Afinar el paladar, memorizar sabores y guarrear  

Yvonne Arcidiacono, jefa de sala en Apicius, resalta la importancia de conocer lo que se sirve al cliente: «Cuando vamos a introducir un plato nuevo o un cambio, Enrique (Enrique Medina, chef del restaurante de la calle Eolo) saca una muestra a la mesa. Lo probamos todos y opinamos. A cocina le sirve para afinar los platos, detectar qué debe mejorar.

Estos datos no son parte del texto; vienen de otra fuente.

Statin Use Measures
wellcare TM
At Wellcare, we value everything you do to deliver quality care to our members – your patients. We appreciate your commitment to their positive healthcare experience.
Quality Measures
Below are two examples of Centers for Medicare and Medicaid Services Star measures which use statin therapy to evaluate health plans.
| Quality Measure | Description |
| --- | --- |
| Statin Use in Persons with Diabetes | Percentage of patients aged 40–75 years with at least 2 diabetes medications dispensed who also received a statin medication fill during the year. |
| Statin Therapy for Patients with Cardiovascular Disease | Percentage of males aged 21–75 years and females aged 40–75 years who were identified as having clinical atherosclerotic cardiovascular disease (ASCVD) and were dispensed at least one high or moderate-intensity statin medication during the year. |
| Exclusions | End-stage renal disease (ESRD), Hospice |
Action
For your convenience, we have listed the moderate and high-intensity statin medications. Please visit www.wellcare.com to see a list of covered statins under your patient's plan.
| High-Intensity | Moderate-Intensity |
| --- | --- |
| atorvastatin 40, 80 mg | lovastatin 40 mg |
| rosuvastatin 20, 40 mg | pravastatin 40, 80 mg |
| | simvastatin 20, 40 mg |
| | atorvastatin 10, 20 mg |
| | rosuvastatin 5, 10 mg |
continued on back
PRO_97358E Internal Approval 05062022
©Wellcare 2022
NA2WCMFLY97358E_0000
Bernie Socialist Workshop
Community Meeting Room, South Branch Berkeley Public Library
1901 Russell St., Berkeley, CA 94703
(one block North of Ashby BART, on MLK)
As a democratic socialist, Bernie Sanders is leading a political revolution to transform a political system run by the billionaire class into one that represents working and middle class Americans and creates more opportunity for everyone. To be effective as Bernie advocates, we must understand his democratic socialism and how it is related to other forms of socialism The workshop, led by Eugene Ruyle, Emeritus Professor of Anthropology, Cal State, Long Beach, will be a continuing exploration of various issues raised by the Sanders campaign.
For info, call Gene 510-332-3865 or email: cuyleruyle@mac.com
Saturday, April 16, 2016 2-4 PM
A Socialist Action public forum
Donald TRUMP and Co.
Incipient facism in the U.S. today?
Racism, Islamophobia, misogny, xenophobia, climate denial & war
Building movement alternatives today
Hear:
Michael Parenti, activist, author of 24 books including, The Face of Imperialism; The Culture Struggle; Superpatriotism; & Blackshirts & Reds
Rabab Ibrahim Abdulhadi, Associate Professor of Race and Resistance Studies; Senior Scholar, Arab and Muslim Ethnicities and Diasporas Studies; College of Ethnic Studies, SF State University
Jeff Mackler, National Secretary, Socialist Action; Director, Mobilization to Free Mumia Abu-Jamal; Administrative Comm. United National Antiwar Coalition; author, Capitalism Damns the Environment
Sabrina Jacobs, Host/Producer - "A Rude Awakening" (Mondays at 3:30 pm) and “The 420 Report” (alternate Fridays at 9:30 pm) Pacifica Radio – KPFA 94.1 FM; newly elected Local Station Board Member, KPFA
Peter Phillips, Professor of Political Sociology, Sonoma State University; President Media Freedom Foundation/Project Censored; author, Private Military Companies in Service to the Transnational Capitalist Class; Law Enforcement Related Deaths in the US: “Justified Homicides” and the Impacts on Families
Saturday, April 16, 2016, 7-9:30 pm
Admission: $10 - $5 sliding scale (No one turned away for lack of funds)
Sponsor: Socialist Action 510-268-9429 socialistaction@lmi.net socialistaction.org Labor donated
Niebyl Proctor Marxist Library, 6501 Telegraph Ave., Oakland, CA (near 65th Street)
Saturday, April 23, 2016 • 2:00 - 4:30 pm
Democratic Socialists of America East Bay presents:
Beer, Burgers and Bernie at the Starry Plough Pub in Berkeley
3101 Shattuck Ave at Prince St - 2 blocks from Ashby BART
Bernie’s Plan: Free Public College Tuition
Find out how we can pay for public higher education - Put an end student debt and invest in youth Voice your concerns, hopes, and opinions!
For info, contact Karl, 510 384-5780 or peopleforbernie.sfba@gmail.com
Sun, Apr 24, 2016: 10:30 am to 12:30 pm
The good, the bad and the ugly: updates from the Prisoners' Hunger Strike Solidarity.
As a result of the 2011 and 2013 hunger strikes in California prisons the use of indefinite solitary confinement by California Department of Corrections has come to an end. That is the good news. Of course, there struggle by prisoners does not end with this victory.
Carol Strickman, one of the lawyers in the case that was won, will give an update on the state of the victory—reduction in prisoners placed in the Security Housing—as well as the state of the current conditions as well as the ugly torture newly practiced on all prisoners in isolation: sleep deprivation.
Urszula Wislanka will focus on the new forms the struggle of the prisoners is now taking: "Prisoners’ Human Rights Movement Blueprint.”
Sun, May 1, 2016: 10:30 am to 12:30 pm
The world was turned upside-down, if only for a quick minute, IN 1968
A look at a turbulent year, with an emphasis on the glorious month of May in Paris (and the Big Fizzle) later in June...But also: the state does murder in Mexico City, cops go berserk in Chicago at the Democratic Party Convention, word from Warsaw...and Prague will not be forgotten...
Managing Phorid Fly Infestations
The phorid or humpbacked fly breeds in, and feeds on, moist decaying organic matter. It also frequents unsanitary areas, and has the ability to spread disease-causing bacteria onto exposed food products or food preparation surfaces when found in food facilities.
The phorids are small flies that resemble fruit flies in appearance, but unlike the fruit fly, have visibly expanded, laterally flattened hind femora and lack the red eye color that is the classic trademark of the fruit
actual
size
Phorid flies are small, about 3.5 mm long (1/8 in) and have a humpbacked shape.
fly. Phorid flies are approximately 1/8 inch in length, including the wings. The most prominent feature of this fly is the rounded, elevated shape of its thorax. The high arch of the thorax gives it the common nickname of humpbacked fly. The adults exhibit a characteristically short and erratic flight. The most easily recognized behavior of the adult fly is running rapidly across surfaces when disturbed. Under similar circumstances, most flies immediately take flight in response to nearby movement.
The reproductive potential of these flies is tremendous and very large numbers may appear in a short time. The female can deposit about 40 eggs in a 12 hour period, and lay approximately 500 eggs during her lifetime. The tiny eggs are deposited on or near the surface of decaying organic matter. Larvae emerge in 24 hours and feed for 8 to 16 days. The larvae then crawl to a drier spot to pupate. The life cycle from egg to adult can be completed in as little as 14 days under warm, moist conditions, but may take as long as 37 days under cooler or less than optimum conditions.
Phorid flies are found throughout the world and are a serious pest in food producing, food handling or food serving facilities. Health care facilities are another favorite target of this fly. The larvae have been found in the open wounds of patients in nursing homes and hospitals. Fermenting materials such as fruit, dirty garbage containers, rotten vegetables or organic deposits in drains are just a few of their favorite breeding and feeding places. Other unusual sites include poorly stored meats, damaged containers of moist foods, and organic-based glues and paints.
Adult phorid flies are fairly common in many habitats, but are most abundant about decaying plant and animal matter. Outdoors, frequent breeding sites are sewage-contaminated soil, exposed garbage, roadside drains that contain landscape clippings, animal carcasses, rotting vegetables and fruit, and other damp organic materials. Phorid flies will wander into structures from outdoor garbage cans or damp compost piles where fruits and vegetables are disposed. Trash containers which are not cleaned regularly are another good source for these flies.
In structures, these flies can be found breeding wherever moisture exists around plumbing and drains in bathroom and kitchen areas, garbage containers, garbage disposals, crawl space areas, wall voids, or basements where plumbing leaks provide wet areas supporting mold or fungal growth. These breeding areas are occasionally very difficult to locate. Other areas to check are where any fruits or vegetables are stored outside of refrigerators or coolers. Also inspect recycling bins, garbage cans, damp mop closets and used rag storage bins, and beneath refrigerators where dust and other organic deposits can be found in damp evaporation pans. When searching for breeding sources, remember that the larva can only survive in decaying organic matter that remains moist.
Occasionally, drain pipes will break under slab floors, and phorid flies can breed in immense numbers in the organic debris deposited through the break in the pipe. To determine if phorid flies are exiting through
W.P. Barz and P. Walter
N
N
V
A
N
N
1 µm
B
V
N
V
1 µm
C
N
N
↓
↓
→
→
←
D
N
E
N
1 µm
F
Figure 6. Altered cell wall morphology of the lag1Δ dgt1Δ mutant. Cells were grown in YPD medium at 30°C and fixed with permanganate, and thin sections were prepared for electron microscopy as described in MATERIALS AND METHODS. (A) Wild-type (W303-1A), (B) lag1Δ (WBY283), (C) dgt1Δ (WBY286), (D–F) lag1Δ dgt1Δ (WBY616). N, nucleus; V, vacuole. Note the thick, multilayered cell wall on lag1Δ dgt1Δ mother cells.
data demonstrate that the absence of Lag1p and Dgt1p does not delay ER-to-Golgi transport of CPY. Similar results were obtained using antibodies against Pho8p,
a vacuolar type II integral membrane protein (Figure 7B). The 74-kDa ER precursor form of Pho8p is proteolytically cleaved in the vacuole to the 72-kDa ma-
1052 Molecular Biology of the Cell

A nosotros, en sala, nos ayuda a memorizar los sabores, identificarlos y poder explicar el plato al comensal». En El Observatorio coinciden con la trascendencia de empollar los platos: «Todos probamos todo. Es muy importante que el personal pruebe los platos y los conozca, para poder explicarlos Normalmente como vamos justos de tiempo soy yo más el que ‘guarrea’, y suele ser en el momento que no debería porque la cocina está ocupada».

«Si hay algo nuevo Julio lo sube para que lo probemos, pero por lo general él lo que cocina no se lo come. Manías de cocineros, que como lo está trabajando todo el día… de la comida que sobra yo me la llevo a casa para la niña, y él no quiere ni verla, ¡es una cosa!».